Erradicar a los jesuitas se volvió un objetivo central a partir de la expulsión, se trataba de buscar
una obediencia competa del clero al Rey. Los fundamentos de la nueva legitimidad, no podían
provenir sino de algunas de las ideas de la ilustración. No de todas, sino de una versión selectiva
y católica que contribuyó a dar forma a un estilo de gobierno que se denominó “despotismo
ilustrado”.
La corona obtuvo la colaboración tanto del clero como de integrantes de otras órdenes que,
aunque no fueran entusiastas partícipes de la nueva sensibilidad, veían en la expulsión de los
jesuitas una ocasión inmejorable para acrecentar su influencia y patrimonio.
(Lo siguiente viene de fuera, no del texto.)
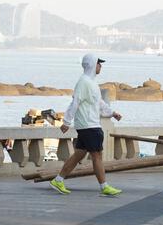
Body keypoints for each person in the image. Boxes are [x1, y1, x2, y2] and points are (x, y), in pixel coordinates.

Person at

El eje de la política
eclesiástica oficial no se orientó tanto a fortalecer el papel del clero regular adicto, sino que
propició fundamentalmente la reforma del clero secular, a este fin contribuyeron los concilios
que se realizaron en México, Lima y Charcas en los años inmediatos a la expulsión.
La compañía era una suerte de estado autónomo dentro del imperio, con indios más leales a ella
que a la Corona. Pero la expulsión no fue una iniciativa exclusivamente española: la decisión de
Carlos III fue precedida por Portugal en 1759 y por Francia en 1764.